Study questions —
1) What is the minimum number of years of document control experience that the job posting requires?
2) Rewrite the part of the job posting that opens with "Responsibilities" and closes with "updates, as directed.", switching "log books" to "logbooks".

Reading passage —

== == ==

QA Specialist II - Doc Control

About The Position

Requirements

• High School Diploma
• at least 10 years of industry experience with a minimum of 6 years document control experience in the Biotech, Pharmaceutical or Medical Device industries is required.
• Previous Document Control and/or eQMS configuration and system management experience required.
• Advanced knowledge of cGMPs, EU regulatory requirements, and FDA 21 CFR Parts 210,211 and 820 and Industry best practices required.
• Working knowledge of Computer System Validation and Change Control requirements.
• Assist is leading large or cross-functional projects and improvement initiatives as assigned.

Nice To Haves

• Superior professional communication skills across all levels of the organization written and verbally
• Superior customer service.
• Identify and lead large or cross-functional projects and improvement initiatives.
• May support more than one production facility.
• Expert skill level in MS Office, general computer uses and the electronic Quality Management System and associated tools.
• Excellent professional written and verbal skills.
• Team oriented.
• Excellent Organizational skills.
• Highly Efficient.
• Excellent attention to detail.
• Perform repetitive tasks with high level of detail, requiring decision making on daily tasks and improvement initiatives.
• Sound decision making ability required.
• Recommend solutions to Management for critical decisions.

Responsibilities

• Maintain Quality System Master Documents and Master Document List
• Facilitates workflows in the electronic document management system and legacy paper processes.
• Performs the creation, modification, and approval of Client Batch Records independently.
• Issues and reconciles batch records, testing data capture sheets, lab books, equipment log books, room log books, and Quality System event documents.
• Maintains Document, Material and Batch numbering logs.
• Writes and develops QA SOPs with minimal oversight.
• Administers the maintenance of the Record/Document filing system at designated sites.
• Proofs and edits document changes including minor SOP updates, as directed.
• Participate in or lead audit preparation and reconciliation.
• Support audit requests.
• Perform internal audit tasks.
• Supports metrics / report generation.
• Cross-trains and provides support for coverage of multiple production facilities as needed.
• Covers absences.
• Lead continuous improvement efforts and projects across the department, or multiple departments.

== == ==

[Dataset items]

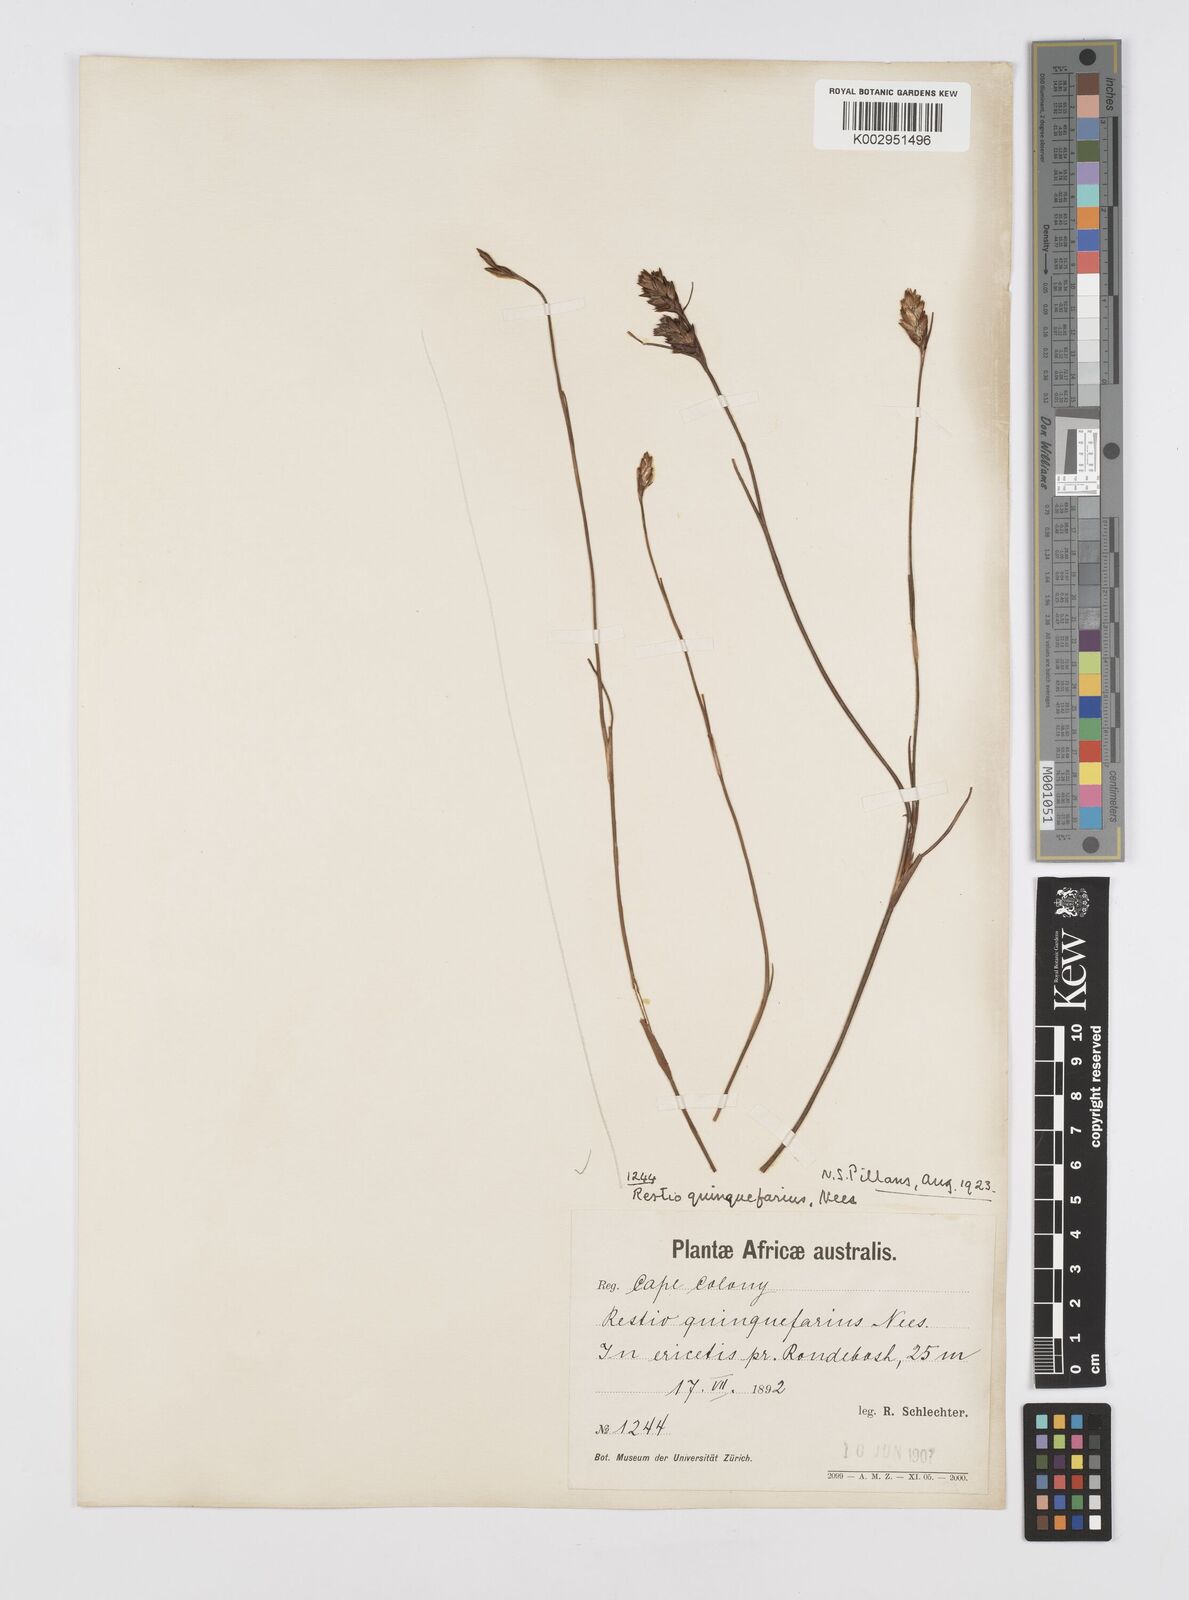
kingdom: Plantae
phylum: Tracheophyta
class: Liliopsida
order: Poales
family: Restionaceae
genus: Restio
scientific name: Restio quinquefarius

== == ==

Answers provided —
1) A minimum of 6 years.

2)
Responsibilities

• Maintain Quality System Master Documents and Master Document List
• Facilitates workflows in the electronic document management system and legacy paper processes.
• Performs the creation, modification, and approval of Client Batch Records independently.
• Issues and reconciles batch records, testing data capture sheets, lab books, equipment logbooks, room logbooks, and Quality System event documents.
• Maintains Document, Material and Batch numbering logs.
• Writes and develops QA SOPs with minimal oversight.
• Administers the maintenance of the Record/Document filing system at designated sites.
• Proofs and edits document changes including minor SOP updates, as directed.